SC: Du meintest, dass es dem Publikum egal ist, was der Antrieb hinter den Songs ist. Fühlt ihr euch trotzdem vom Publikum verstanden? Was wollt ihr den Leuten mitgeben?
Jan: Verständnis für uns. Wir sterben auf der Bühne.
Karsten: Es ist alles ein großer Hilferuf. Nein, natürlich wollen wir den Leuten auch Spaß machen.
SC: Und macht ihr es auch nicht fürs Geld?
Karsten: Also heute haben wir 15 Euro verdient.
Jan: ...aber jeweils 15 Euro!
Karsten: Dicke Kohle.
Jan: Naja, ich muss nebenbei schon noch... Also als Diktator ist man ja...
Karsten: ...auf Steuereinnahmen angewiesen.
Jan: Zum Beispiel. Aber ich mache nebenbei noch ein bisschen Geschäft mit schmutzigen Immobilien und ich exportiere Waffen an Länder und Abnehmer, an die nicht mal die Bundesrepublik liefern würde.
SC: Zu eurem Video: Da habt ihr mehrere Filme verarbeitet?
Karsten: Das ist tatsächlich nur ein einziger Film. Plan 9 aus dem Weltall heißt er.
Jan: Man mag es kaum glauben bei all den Ufos, Außerirdischen und Draculas, die da drin vorkommen. Und ich hab letztens gehört, dass der als schlechtester Film der Welt gilt. Das wusste ich noch gar nicht, Karsten.
Karsten: Danach hab ich ihn nicht ausgewählt.
Jan: Ich weiß auch gar nicht wie das passieren konnte, schließlich ist der Film großartig.
Karsten: Den langweiligen Krempel haben wir rausgeschnitten, sozusagen ein Best-Of gemacht. Nur die Außerirdischen, und die eine Kuss-Szene.
SC: Was ist euer Lieblingsfilm?
Jan: Ich hab letztens einen ziemlich coolen Film gesehen, auf Deutsch heißt er Thriller, ein unbarmherziger Film. Ein sehr interessanter Trash-Movie aus den Siebzigern, in dem sich ein Mädchen mit Augenklappe ordentlich an ihren Peinigern rächt.
Karsten: Ich hab neulich in meinem Himmelbett Godzilla auf meinem Smartphone geguckt. Das war auch ein interessantes Erlebnis.
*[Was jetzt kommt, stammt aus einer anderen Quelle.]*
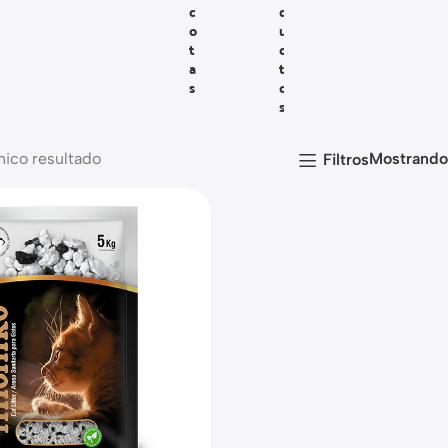
C
D
O
U
T
C
A
T
S
O
S
nico resultado
Mostrand
Filtros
SC: Ihr seid – also vor allem Karsten – neben den Couchpoetos auch auf anderen Lesebühnen unterwegs. Gibt es etwas, was euch an den Berliner Lesebühnen gar nicht gefällt?
Karsten: Nee, ehrlich gar nicht. Ich finde, das ist ein rundherum erfreulicher Zirkel an Menschen. Und ich kenne eigentlich alle Lesebühnen in Berlin. Wobei... das kann ich wohl nur schwerlich behaupten, da ständig wieder neue entstehen.
SC: Worin unterscheiden sich die Couchpoetos von anderen Lesebühnen? Jede Lesebühne hat ihren eigenen Charakter, wie seht ihr euch?
Karsten: Der Unterschied war von Anfang an der, dass die Couchpoetos, dadurch, dass Sarah Bosetti, Daniel Hoth und ich aus der Poetry-Slam-Ecke kommen, sehr viel lyrischer geprägt waren, als viele andere Lesebühnen. Heute ist das nicht mehr unbedingt so, aber vor fünf Jahren konnte man schon noch deutlich sehen: da gab es eine Kante drin.
Jan: …und wir haben auch nicht den Zwang verspürt, ständig das Publikum zum Lachen bringen zu wollen und Comedy machen zu müssen.
SC: Also nur Tragisches?
Jan: Nein das nicht. Obwohl in der Tragik liegt auch viel Schönes, das stimmt.
Karsten: Ich würde einfach sagen, wir sind – das ist so ein blöder Werbespruch, das klingt als würde ich für die Broschüre des Tourismusministeriums texten – aber wir sind eben sehr vielfältig. Da ist für jeden was dabei.